#### [Data extracts]
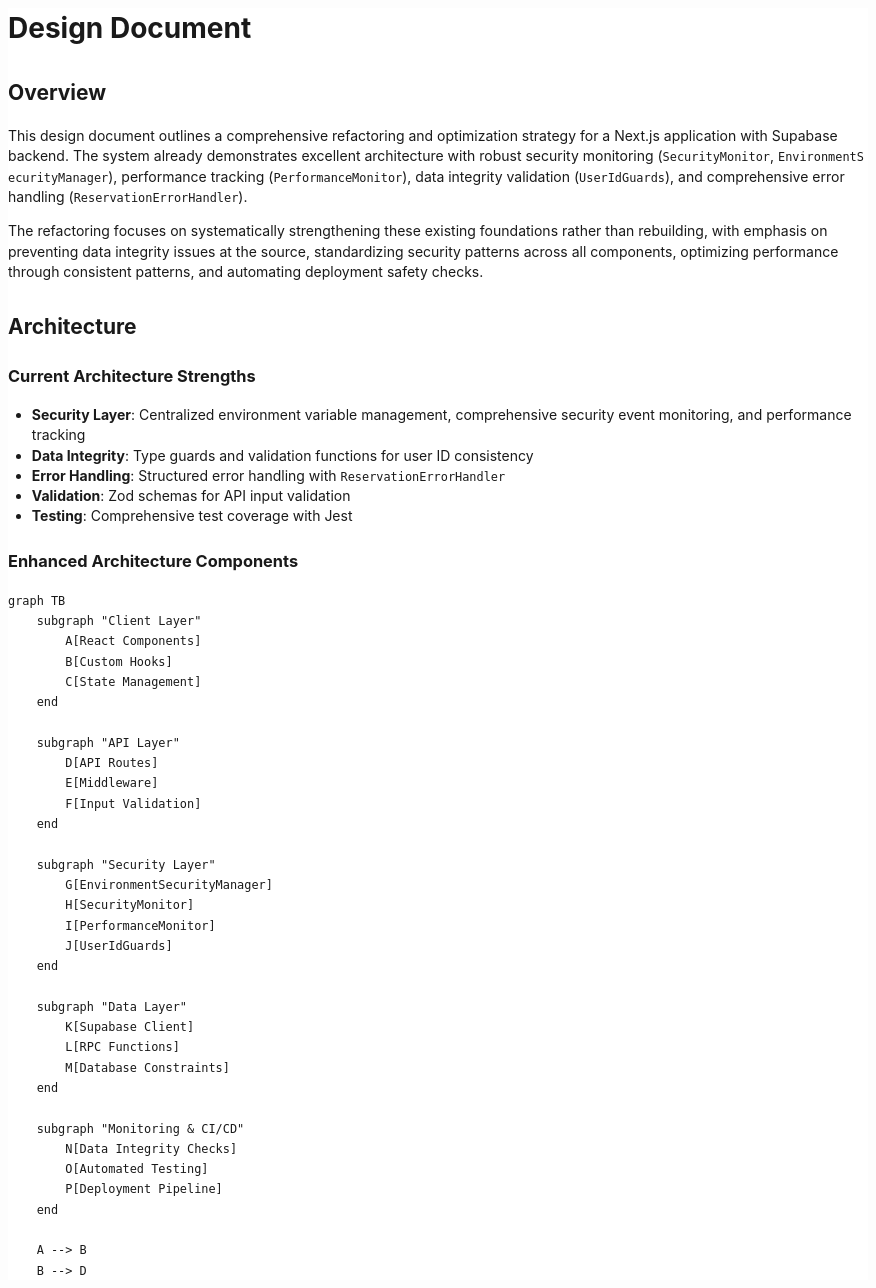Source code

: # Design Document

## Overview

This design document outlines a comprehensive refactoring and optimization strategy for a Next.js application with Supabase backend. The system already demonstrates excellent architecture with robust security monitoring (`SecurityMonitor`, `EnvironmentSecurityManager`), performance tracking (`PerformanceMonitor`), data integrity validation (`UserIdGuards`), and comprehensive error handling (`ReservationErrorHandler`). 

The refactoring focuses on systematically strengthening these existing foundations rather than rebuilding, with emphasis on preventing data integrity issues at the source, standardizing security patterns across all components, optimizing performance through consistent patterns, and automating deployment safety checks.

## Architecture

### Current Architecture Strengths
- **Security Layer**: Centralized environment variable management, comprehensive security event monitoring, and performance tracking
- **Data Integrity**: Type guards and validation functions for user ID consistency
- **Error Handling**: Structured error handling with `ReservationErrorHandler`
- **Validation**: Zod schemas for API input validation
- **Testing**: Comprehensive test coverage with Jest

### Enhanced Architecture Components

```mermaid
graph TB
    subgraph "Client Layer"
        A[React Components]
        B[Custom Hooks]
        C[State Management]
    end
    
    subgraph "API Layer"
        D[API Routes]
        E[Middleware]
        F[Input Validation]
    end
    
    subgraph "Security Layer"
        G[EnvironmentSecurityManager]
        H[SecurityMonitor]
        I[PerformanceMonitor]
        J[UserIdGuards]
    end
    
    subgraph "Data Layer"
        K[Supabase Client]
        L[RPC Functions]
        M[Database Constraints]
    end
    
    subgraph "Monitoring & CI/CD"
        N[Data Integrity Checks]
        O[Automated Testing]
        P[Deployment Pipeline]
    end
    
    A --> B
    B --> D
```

---

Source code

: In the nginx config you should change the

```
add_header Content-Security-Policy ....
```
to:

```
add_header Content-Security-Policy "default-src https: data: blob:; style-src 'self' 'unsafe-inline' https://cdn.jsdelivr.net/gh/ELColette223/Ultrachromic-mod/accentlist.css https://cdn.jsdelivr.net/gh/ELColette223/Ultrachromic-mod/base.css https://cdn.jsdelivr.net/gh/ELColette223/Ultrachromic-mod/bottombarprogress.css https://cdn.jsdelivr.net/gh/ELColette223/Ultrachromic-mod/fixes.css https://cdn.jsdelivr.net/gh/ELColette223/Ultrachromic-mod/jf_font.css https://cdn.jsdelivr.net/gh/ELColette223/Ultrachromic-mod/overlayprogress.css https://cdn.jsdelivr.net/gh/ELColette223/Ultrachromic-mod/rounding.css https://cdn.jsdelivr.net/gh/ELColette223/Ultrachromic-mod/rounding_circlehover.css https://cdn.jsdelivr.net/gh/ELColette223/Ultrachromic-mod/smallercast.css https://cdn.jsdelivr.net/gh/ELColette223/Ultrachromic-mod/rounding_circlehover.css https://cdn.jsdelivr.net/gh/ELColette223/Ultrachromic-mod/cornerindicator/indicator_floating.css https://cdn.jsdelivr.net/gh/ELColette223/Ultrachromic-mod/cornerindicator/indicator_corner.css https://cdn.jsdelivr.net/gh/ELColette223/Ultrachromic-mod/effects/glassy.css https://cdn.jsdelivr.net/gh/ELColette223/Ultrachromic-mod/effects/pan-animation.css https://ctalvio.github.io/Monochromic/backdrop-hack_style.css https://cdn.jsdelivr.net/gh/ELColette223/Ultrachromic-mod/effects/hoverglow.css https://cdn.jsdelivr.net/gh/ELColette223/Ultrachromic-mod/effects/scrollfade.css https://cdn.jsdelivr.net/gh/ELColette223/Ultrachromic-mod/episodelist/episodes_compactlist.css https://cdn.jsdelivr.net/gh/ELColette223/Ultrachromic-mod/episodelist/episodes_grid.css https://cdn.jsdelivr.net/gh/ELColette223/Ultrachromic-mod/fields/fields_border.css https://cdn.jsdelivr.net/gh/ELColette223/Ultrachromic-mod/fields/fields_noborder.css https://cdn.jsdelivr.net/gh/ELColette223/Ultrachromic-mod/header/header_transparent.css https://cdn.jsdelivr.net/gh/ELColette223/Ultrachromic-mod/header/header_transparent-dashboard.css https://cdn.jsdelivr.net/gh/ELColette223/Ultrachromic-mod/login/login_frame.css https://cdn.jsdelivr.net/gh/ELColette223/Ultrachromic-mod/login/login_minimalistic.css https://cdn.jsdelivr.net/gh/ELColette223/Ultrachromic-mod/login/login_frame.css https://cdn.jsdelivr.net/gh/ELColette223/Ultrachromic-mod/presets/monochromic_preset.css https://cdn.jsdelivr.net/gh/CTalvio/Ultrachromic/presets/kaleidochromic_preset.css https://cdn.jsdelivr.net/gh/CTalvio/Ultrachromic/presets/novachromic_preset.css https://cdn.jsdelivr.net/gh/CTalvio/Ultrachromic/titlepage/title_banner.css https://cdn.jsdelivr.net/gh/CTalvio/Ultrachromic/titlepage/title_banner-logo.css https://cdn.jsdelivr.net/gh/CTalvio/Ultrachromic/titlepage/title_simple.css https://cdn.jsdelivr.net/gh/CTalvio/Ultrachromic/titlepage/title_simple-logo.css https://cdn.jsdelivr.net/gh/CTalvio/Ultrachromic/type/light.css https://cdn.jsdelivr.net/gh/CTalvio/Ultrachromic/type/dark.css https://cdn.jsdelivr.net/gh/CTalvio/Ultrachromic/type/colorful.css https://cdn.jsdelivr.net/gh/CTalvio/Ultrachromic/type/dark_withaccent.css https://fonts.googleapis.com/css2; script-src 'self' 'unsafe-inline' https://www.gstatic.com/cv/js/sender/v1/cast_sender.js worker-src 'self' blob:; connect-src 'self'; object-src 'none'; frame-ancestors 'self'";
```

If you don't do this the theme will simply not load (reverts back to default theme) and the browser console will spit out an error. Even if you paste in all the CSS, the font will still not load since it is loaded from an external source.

* * *

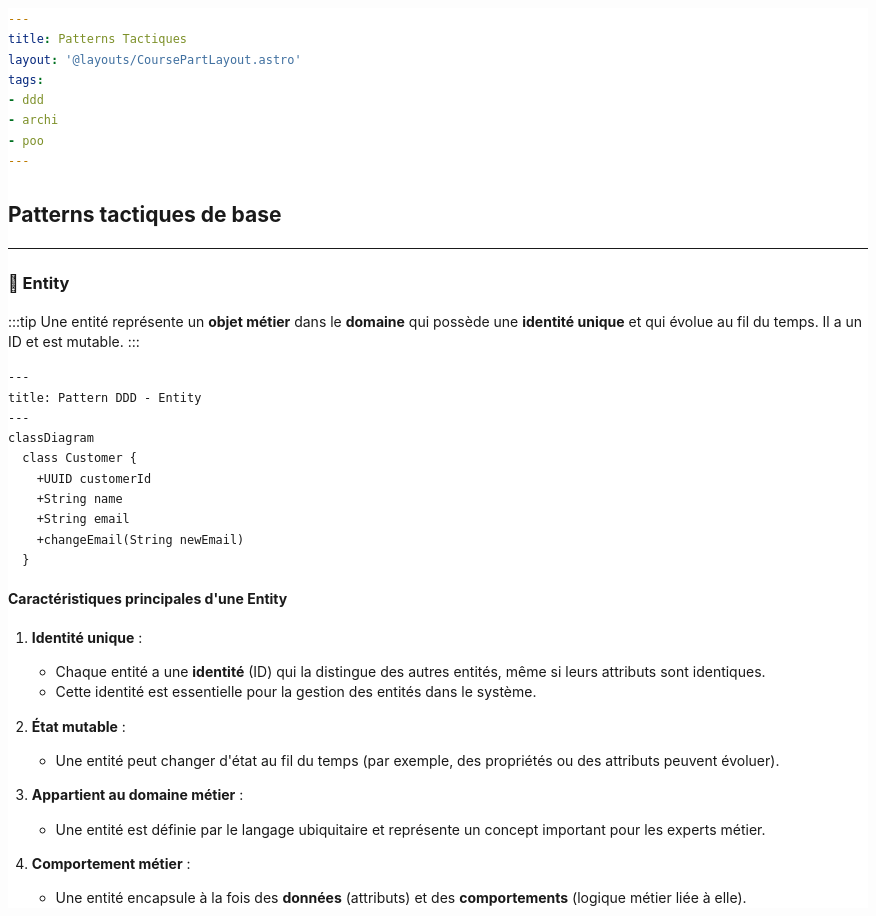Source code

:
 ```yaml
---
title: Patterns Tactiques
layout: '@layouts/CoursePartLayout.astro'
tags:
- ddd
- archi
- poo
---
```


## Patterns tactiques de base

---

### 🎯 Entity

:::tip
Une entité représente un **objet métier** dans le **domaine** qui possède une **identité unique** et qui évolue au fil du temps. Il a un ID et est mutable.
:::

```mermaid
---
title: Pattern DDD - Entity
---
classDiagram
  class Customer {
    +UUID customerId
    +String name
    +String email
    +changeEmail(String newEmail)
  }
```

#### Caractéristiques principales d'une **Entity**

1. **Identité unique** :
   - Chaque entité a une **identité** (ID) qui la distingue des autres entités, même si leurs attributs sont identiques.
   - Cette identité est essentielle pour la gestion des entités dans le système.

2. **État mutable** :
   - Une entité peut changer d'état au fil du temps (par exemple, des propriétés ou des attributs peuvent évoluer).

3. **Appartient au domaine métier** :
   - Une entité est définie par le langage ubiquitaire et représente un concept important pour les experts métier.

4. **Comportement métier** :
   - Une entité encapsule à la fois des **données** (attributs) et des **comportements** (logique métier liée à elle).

#### [Work instruction]
Scan the listing for the string "domaine" and copy every line that carries it.

#### [Response for this exercise]
Une entité représente un **objet métier** dans le **domaine** qui possède une **identité unique** et qui évolue au fil du temps. Il a un ID et est mutable.
3. **Appartient au domaine métier** :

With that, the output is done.